You might think that a lack of venture financing would hinder growth, but that’s not necessarily the case. Inevitably, many Lithuanian companies had to sell to the world market in order to survive. Node current is a good example. “Lithuania has a population of 3 million people. There is no way to be commercially successful by selling only to the Lithuanian market. That is why when we first started, we wanted to create a global product. We had to sell inside,” says Trofimova.
Marijus Briedis agreed that thinking globally is essential, adding that ambition also attracts talent. “It was important to think globally. That’s what attracts the people who want to do it. People who want to see scale, people who want to design the best products possible,” he says.
All of this brings us back to talent and where to find it. “The war for talent. We must always keep this in mind,” says Minister of Economy and Innovation Almonite. “When we meet investors and entrepreneurs, they ask who can work for our company.”
So what can you do? Well, immigration is one answer. In recent years, Lithuania has opened its doors to migrant workers. Some come from neighboring Belarus and Ukraine, while others come from the EU and other countries. At the same time, Lithuania hopes to attract entrepreneurs and other businesses through the old-fashioned means of keeping corporate taxes low.
In the long term, education is being recalibrated and is about more than just teaching coding. “The most important thing is to teach children to work together and solve problems,” says Almonite.
So what does the innovation economy ultimately look like? Fintech will play a key role, but Almonite is keen to stress the need to combine industries such as biotechnology and laser engineering. ing. These are fields with deep roots.

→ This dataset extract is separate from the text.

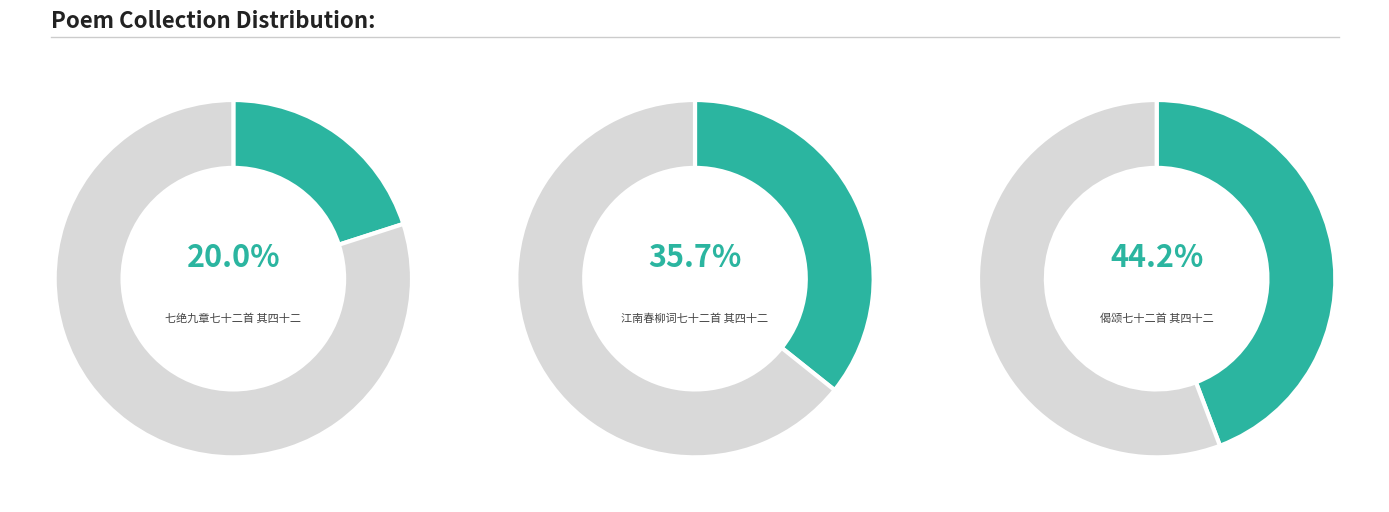

What is the smallest slice in the pie chart?

七绝九章七十二首 其四十二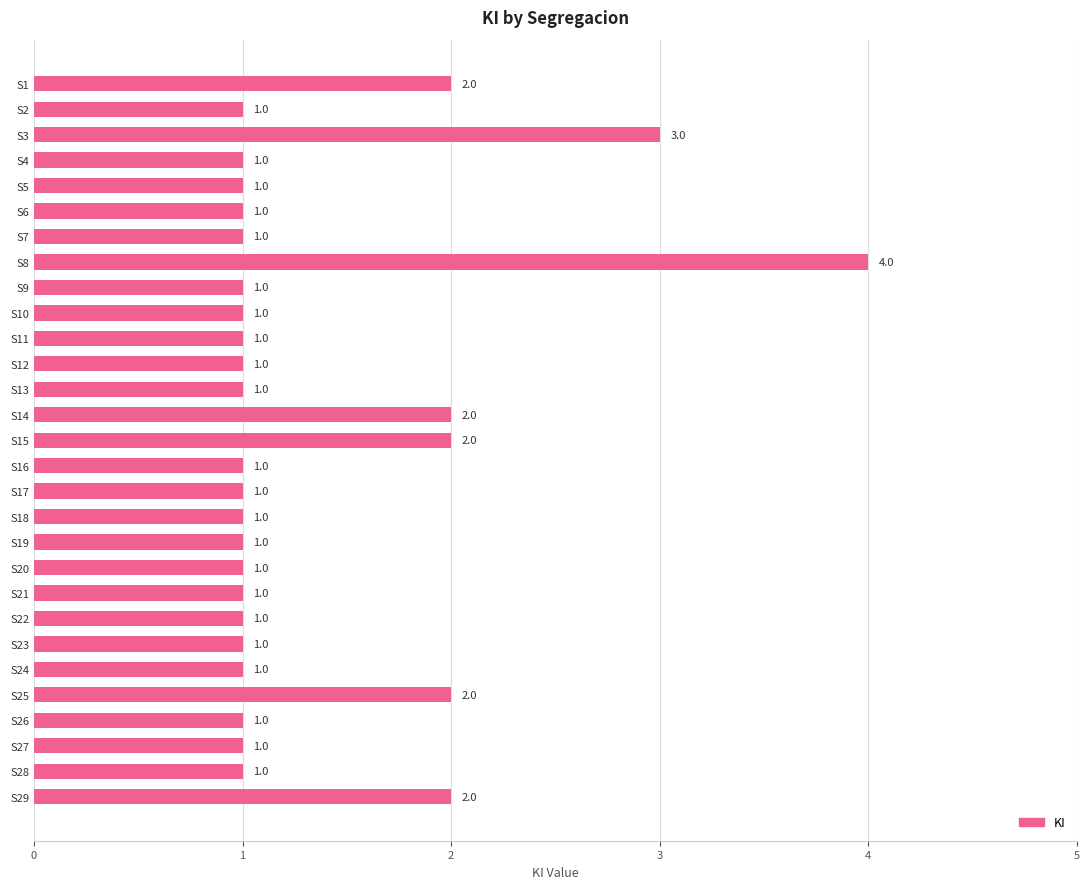

How many bars are there in total?

29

Lithuania is seeking to establish itself as a destination for global capital and talent. How feasible is that? Lithuanian is a difficult language to learn, and even native speakers admit that the country is located on the eastern edge of the European Union.
But there is probably little to scare the international community. I was in the country to attend the Vilnius Startup Fair, and I noticed that all participants at the event tended to speak English, not only during the panel discussions, but also in the informal discussions that took place around the building. That was noteworthy. So anyone visiting from the Bay Area – and there were some – will immediately feel at home.
Lithuania aims to follow in the footsteps of fellow Baltic nation Estonia, which has branded itself as a unicorn nation. Although still in its infancy, the event served as a reminder that emerging economies in Central and Eastern Europe are keen to catch up with larger hub cities such as London, Barcelona, Paris and Berlin.